• [Information]:
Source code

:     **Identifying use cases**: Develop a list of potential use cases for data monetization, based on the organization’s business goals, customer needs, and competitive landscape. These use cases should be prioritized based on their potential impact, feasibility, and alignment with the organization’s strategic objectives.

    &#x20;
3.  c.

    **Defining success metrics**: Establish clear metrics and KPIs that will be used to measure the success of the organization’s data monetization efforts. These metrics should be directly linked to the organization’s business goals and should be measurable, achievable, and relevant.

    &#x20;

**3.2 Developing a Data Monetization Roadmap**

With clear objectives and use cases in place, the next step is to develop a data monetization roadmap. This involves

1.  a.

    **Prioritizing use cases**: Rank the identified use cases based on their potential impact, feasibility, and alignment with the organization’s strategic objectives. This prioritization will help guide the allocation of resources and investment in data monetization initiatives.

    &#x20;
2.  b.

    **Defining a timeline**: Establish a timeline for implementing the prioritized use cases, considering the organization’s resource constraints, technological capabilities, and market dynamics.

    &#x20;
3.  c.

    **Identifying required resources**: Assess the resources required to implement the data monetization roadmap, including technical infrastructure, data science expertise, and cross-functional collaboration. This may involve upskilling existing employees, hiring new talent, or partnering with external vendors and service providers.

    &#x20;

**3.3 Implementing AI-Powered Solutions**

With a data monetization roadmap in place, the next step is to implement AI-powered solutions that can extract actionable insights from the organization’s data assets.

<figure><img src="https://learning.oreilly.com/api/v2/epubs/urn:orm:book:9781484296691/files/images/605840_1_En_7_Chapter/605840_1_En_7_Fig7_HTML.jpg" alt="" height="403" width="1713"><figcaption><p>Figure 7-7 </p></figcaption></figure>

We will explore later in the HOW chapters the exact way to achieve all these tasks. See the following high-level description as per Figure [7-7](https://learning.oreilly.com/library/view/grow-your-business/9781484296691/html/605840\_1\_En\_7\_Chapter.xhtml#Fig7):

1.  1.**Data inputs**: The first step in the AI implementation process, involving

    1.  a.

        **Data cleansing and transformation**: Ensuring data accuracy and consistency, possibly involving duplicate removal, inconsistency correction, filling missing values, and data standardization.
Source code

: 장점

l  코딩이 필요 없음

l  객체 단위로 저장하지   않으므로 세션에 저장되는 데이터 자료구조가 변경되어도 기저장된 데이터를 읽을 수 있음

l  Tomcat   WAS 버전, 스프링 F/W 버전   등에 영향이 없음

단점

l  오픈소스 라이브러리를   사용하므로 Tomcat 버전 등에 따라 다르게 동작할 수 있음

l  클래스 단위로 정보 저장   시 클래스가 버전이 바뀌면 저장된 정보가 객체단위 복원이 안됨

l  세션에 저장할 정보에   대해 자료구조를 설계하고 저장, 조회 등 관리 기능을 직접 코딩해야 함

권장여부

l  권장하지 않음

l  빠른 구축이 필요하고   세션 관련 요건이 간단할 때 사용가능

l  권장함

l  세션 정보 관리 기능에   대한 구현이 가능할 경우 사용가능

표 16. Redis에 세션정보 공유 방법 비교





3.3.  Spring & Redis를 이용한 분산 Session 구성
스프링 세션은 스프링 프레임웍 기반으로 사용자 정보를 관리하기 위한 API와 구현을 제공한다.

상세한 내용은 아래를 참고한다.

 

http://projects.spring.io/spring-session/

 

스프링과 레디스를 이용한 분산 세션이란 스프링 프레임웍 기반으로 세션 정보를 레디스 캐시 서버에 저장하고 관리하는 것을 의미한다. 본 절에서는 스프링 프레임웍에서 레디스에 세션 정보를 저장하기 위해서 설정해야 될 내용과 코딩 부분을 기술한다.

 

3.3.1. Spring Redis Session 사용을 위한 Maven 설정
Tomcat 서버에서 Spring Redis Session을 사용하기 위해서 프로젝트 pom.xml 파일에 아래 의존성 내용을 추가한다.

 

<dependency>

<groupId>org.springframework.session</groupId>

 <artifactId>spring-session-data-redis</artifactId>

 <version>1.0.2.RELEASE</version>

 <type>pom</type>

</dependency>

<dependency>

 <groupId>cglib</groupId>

• [Goal of the exercise]:
Turn all of the lines above into a numbered list, skipping every blank line.

• [Written response]:
1. Source code
2. :     **Identifying use cases**: Develop a list of potential use cases for data monetization, based on the organization’s business goals, customer needs, and competitive landscape. These use cases should be prioritized based on their potential impact, feasibility, and alignment with the organization’s strategic objectives.
3.     &#x20;
4. 3.  c.
5.     **Defining success metrics**: Establish clear metrics and KPIs that will be used to measure the success of the organization’s data monetization efforts. These metrics should be directly linked to the organization’s business goals and should be measurable, achievable, and relevant.
6.     &#x20;
7. **3.2 Developing a Data Monetization Roadmap**
8. With clear objectives and use cases in place, the next step is to develop a data monetization roadmap. This involves
9. 1.  a.
10.     **Prioritizing use cases**: Rank the identified use cases based on their potential impact, feasibility, and alignment with the organization’s strategic objectives. This prioritization will help guide the allocation of resources and investment in data monetization initiatives.
11.     &#x20;
12. 2.  b.
13.     **Defining a timeline**: Establish a timeline for implementing the prioritized use cases, considering the organization’s resource constraints, technological capabilities, and market dynamics.
14.     &#x20;
15. 3.  c.
16.     **Identifying required resources**: Assess the resources required to implement the data monetization roadmap, including technical infrastructure, data science expertise, and cross-functional collaboration. This may involve upskilling existing employees, hiring new talent, or partnering with external vendors and service providers.
17.     &#x20;
18. **3.3 Implementing AI-Powered Solutions**
19. With a data monetization roadmap in place, the next step is to implement AI-powered solutions that can extract actionable insights from the organization’s data assets.
20. <figure><img src="https://learning.oreilly.com/api/v2/epubs/urn:orm:book:9781484296691/files/images/605840_1_En_7_Chapter/605840_1_En_7_Fig7_HTML.jpg" alt="" height="403" width="1713"><figcaption><p>Figure 7-7 </p></figcaption></figure>
21. We will explore later in the HOW chapters the exact way to achieve all these tasks. See the following high-level description as per Figure [7-7](https://learning.oreilly.com/library/view/grow-your-business/9781484296691/html/605840\_1\_En\_7\_Chapter.xhtml#Fig7):
22. 1.  1.**Data inputs**: The first step in the AI implementation process, involving
23.     1.  a.
24.         **Data cleansing and transformation**: Ensuring data accuracy and consistency, possibly involving duplicate removal, inconsistency correction, filling missing values, and data standardization.
25. Source code
26. : 장점
27. l  코딩이 필요 없음
28. l  객체 단위로 저장하지   않으므로 세션에 저장되는 데이터 자료구조가 변경되어도 기저장된 데이터를 읽을 수 있음
29. l  Tomcat   WAS 버전, 스프링 F/W 버전   등에 영향이 없음
30. 단점
31. l  오픈소스 라이브러리를   사용하므로 Tomcat 버전 등에 따라 다르게 동작할 수 있음
32. l  클래스 단위로 정보 저장   시 클래스가 버전이 바뀌면 저장된 정보가 객체단위 복원이 안됨
33. l  세션에 저장할 정보에   대해 자료구조를 설계하고 저장, 조회 등 관리 기능을 직접 코딩해야 함
34. 권장여부
35. l  권장하지 않음
36. l  빠른 구축이 필요하고   세션 관련 요건이 간단할 때 사용가능
37. l  권장함
38. l  세션 정보 관리 기능에   대한 구현이 가능할 경우 사용가능
39. 표 16. Redis에 세션정보 공유 방법 비교
40. 3.3.  Spring & Redis를 이용한 분산 Session 구성
41. 스프링 세션은 스프링 프레임웍 기반으로 사용자 정보를 관리하기 위한 API와 구현을 제공한다.
42. 상세한 내용은 아래를 참고한다.
43. http://projects.spring.io/spring-session/
44. 스프링과 레디스를 이용한 분산 세션이란 스프링 프레임웍 기반으로 세션 정보를 레디스 캐시 서버에 저장하고 관리하는 것을 의미한다. 본 절에서는 스프링 프레임웍에서 레디스에 세션 정보를 저장하기 위해서 설정해야 될 내용과 코딩 부분을 기술한다.
45. 3.3.1. Spring Redis Session 사용을 위한 Maven 설정
46. Tomcat 서버에서 Spring Redis Session을 사용하기 위해서 프로젝트 pom.xml 파일에 아래 의존성 내용을 추가한다.
47. <dependency>
48. <groupId>org.springframework.session</groupId>
49.  <artifactId>spring-session-data-redis</artifactId>
50.  <version>1.0.2.RELEASE</version>
51.  <type>pom</type>
52. </dependency>
53. <dependency>
54.  <groupId>cglib</groupId>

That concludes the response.